**WHAT IS EXPECTED:**
Every line in the listing below from the one with "focal_35mm: 13" through the one with "focal_mm: 1.57" is to be reproduced exactly, both ends included; leave out the rest.

**RECORDS TO USE:**
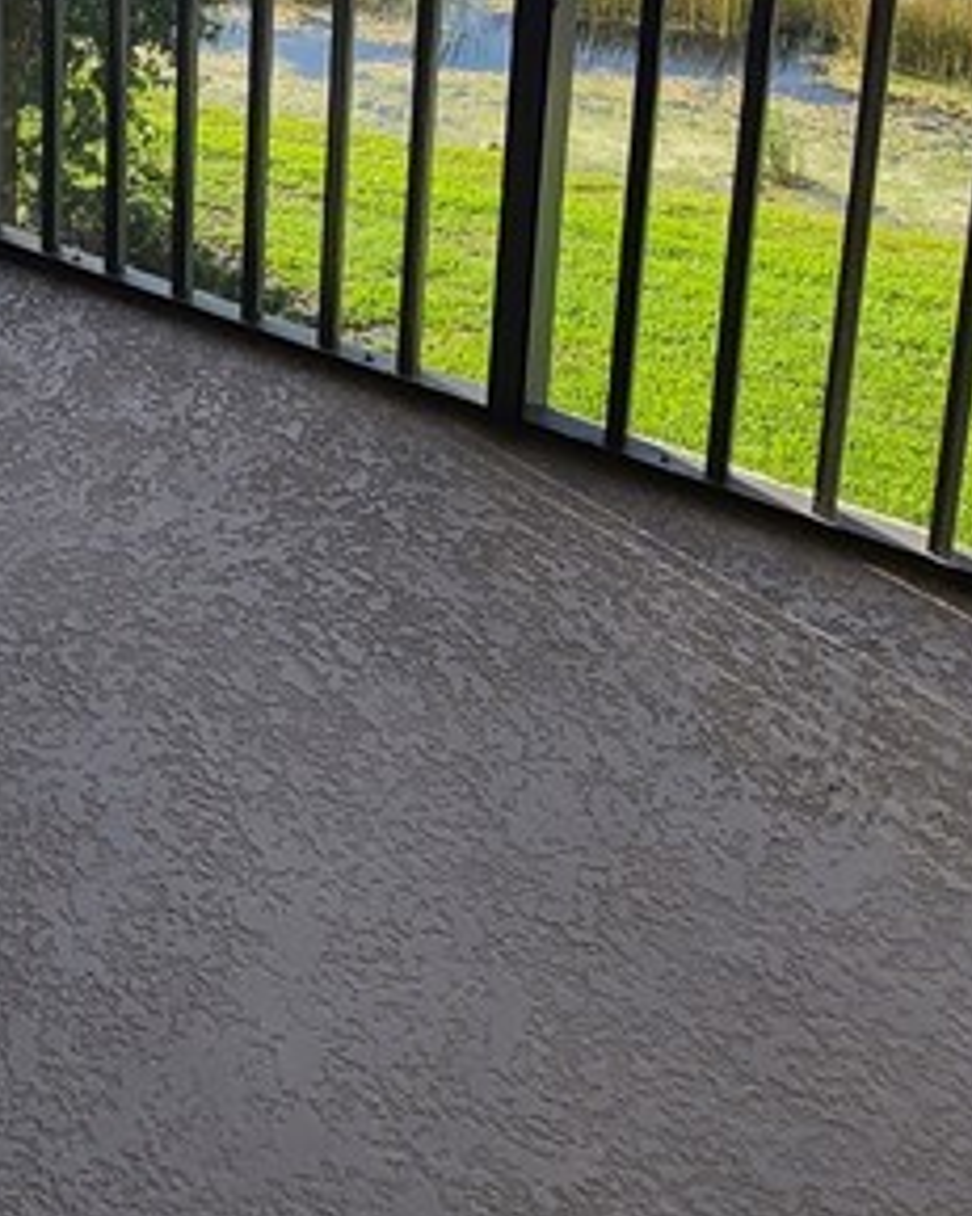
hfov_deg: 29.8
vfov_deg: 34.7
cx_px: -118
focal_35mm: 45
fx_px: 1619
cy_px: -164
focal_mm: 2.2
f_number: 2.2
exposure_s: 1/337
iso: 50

...

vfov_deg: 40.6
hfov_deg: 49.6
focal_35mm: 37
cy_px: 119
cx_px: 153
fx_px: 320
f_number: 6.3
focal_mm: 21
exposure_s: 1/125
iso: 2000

==

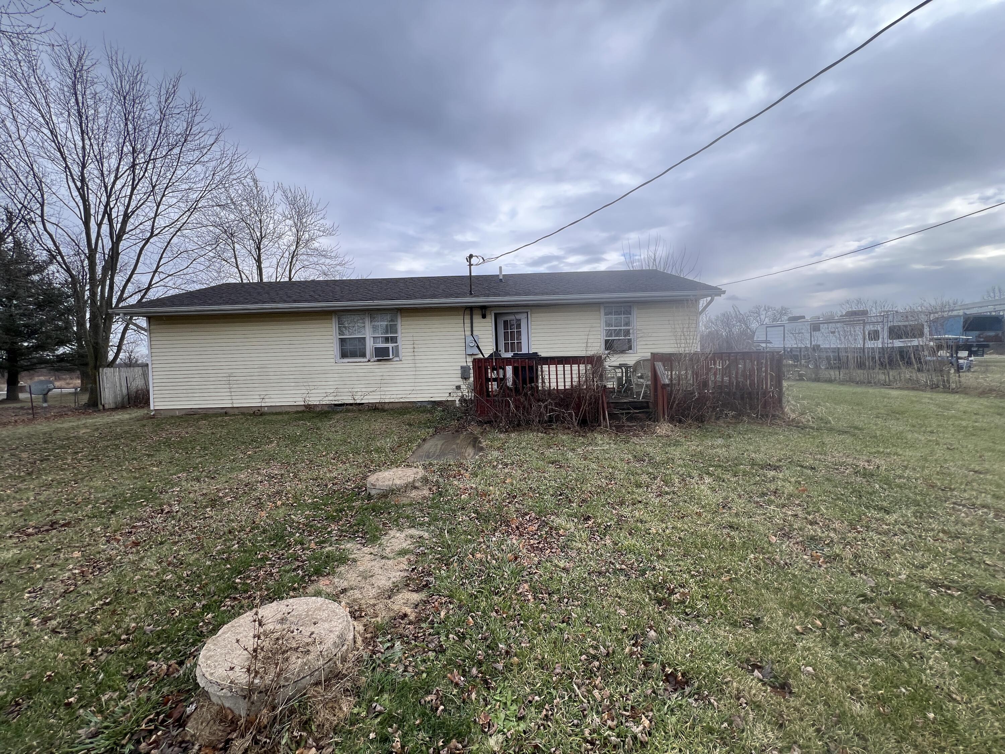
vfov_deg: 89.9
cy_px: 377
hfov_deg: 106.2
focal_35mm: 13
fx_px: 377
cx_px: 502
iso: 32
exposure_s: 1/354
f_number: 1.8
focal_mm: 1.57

**EXERCISE RESPONSE:**
focal_35mm: 13
fx_px: 377
cx_px: 502
iso: 32
exposure_s: 1/354
f_number: 1.8
focal_mm: 1.57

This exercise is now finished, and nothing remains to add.